For this assignment, we have to pick three books of our choice and create a small data frame with attrbutes about them, then try to load them into R as a JSON, XML, and HTML files. For this, I picked the books Behave by Robert Sapolsky, Growth by Vaclav Smil, and A Thousan Brains by Jeff Hawkins and Richard Dawkins. All three amazing books that I could talk for hours about. I created the files by hand on my laptop and then uploaded them to GitHub for online access.
library(rvest)
html = read_html("https://raw.githubusercontent.com/lucasweyrich958/DATA607/main/books.html")
table_nodes = html_nodes(html, "table")
html_table = html_table(table_nodes[[1]], fill = TRUE)
In the code I load the HTML file from my GitHub using the rvest package. Then I extract the table nodes into a new variable, and then finally I generate the table from those nodes.
library(XML)
github = "https://raw.githubusercontent.com/lucasweyrich958/DATA607/main/books.xml"
download.file(github, destfile = "books.xml", mode = "wb")
xml = xmlParse("books.xml", useInternalNodes = TRUE)
xml = xmlToDataFrame(xml, stringsAsFactors = FALSE)
Importing the XML file locally was no problem, but once I uploaded it to GitHub, the XML package had issues to load it into R, so I just download the XML file into the local directory and then import it from there. So make sure to delete this file from you wd later. :) I have tried to get the first row to be the column header, but it seems like the XML package does not inherently allow that.
library(jsonlite)
json = fromJSON("https://raw.githubusercontent.com/lucasweyrich958/DATA607/main/books.json")

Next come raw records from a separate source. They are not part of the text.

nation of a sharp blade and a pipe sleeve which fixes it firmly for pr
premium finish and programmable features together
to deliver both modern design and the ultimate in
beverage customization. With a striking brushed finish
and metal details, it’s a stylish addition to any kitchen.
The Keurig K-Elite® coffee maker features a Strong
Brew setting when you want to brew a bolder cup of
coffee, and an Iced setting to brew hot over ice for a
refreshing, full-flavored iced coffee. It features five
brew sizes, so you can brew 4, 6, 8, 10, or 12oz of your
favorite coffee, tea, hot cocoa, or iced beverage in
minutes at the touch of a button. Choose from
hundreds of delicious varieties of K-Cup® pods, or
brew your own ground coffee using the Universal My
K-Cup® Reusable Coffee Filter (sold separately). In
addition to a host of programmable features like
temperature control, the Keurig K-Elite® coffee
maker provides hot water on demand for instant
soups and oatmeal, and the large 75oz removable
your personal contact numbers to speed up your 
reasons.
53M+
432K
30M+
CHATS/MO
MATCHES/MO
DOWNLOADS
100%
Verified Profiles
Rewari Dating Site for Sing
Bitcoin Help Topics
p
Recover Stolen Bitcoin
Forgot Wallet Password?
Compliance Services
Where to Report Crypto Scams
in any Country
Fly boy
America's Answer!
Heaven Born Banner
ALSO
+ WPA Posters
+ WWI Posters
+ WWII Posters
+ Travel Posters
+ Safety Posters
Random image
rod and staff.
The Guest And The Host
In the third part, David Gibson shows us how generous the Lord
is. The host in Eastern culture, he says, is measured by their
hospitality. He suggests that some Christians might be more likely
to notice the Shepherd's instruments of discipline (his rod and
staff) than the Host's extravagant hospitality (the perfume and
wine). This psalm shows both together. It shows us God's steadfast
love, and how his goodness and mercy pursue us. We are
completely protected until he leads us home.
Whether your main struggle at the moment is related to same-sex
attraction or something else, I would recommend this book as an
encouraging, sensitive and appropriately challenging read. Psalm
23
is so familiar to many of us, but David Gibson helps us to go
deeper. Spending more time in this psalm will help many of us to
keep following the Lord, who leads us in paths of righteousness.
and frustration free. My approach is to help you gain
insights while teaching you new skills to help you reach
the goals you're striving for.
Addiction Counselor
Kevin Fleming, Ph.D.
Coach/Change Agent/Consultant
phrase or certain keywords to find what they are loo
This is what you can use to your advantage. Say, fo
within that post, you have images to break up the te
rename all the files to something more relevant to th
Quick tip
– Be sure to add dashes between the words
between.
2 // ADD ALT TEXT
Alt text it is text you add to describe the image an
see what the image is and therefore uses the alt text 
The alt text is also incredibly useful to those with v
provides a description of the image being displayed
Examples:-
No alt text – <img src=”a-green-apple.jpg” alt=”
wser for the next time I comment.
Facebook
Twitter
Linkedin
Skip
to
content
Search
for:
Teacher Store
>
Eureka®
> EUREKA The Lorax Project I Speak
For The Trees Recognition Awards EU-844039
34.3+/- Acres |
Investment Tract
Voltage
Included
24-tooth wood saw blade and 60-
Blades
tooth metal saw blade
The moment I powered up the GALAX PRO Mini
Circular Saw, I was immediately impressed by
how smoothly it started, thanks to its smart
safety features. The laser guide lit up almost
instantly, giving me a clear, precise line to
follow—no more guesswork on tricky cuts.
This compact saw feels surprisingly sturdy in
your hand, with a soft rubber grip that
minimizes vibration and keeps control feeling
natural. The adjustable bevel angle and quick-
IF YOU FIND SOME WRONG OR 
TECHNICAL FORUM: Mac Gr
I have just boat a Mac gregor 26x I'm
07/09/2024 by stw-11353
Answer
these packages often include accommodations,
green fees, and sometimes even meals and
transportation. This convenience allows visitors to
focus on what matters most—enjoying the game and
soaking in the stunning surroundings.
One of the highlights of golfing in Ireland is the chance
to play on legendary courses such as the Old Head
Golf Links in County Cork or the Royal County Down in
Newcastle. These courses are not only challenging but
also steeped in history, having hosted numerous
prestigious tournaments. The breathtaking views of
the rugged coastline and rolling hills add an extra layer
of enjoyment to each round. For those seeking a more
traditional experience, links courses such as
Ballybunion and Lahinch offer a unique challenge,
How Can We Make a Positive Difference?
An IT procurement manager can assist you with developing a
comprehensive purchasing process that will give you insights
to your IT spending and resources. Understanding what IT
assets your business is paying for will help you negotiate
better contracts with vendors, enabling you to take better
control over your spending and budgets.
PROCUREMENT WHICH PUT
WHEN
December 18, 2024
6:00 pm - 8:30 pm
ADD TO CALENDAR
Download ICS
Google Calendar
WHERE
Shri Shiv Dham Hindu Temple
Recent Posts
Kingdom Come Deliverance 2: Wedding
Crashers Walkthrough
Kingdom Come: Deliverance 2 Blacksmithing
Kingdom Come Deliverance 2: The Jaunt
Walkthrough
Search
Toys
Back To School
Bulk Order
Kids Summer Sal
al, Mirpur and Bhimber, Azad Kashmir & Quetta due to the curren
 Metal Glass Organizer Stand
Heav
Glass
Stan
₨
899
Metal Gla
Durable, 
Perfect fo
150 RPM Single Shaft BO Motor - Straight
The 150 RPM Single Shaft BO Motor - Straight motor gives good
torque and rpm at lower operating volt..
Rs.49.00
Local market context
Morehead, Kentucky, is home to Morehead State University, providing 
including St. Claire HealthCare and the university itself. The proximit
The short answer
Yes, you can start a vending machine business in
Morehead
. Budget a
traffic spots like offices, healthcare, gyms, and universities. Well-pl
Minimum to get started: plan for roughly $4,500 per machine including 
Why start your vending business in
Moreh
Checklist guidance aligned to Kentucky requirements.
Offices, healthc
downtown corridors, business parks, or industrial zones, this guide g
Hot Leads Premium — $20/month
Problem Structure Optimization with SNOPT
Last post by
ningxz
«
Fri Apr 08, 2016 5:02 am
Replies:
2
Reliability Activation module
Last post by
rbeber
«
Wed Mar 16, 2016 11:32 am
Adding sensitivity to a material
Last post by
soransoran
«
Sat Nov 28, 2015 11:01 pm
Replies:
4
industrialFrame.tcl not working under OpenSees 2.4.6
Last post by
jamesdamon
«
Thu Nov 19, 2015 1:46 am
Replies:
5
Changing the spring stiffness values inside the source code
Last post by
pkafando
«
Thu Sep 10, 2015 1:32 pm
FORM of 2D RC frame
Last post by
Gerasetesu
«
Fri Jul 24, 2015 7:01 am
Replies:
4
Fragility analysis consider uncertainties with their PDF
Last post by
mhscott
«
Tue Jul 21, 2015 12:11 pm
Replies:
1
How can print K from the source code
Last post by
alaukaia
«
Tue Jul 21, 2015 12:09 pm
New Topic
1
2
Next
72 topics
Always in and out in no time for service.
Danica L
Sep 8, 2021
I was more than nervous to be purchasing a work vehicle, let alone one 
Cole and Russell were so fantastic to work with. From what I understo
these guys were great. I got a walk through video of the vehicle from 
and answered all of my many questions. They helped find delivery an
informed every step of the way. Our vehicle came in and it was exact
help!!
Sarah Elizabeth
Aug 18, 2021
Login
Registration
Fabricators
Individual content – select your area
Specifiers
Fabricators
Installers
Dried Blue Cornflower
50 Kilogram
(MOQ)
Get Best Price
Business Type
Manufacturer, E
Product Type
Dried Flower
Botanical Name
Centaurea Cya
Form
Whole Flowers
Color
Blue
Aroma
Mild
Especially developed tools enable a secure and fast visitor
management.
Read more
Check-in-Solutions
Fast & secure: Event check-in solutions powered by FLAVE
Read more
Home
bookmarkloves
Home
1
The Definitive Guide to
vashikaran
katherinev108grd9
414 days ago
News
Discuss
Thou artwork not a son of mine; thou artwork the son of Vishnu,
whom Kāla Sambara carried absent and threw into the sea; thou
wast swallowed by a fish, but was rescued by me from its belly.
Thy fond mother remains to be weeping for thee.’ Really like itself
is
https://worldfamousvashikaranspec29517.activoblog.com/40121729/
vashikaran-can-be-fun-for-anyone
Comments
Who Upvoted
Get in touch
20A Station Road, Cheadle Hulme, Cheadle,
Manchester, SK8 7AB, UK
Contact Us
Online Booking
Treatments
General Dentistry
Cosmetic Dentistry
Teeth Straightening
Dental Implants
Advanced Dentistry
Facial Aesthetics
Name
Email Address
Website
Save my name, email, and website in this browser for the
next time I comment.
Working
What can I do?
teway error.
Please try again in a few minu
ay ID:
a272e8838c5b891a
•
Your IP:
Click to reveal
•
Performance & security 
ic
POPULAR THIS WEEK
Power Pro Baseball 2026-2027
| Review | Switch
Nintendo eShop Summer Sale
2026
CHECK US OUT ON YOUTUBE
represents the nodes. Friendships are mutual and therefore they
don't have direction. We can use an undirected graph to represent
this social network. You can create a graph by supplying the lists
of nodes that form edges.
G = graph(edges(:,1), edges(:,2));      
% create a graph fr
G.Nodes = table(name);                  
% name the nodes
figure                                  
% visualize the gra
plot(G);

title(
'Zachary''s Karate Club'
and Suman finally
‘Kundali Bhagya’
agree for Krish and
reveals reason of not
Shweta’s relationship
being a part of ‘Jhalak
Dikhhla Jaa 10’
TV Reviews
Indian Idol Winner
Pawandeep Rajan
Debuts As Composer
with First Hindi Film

The JSON file can be loaded into R via the package jsonlite, and it seems that this was the easiest of the three. Also in terms of creating it. Below all final three data frames are printed.
html_table
## # A tibble: 3 × 4
## Title Authors Pages Publisher
## <chr> <chr> <int> <chr>
## 1 Behave Robert Sapolsky 800 Penguin Press
## 2 Growth Vaclav Smil 655 MIT Press
## 3 A Thousand Brains Jeff Hawkins, Richard Dawkins 288 Basic Books
xml
## column1 column2 column3 column4
## 1 Title Authors Pages Publisher
## 2 Behave Robert Sapolsky 800 Penguin Press
## 3 Growth Vaclav Smil 655 MIT Press
## 4 A Thousand Brains Jeff Hawkins, Richard Dawkins 288 Basic Books
json
## Title Authors Pages Publisher
## 1 Behave Robert Sapolsky 800 Penguin Press
## 2 Growth Vaclav Smil 688 MIT Press
## 3 A Thousand Brains Jeff Hawkins, Richard Dawkins 255 Basic Books
As can be seen, all three filetypes were successfully imported, with a few extra steps required for HTML and XML files. For some reason the header in the XML file does not want to coopoerate. I also would like to mention that, in terms of the XML file, and likely for the other file types too, these are simple examples. At work I had an instance where I wanted to work with an XML file, a big one with several hundred columns and rows, and it did not cooperate as nicely as here.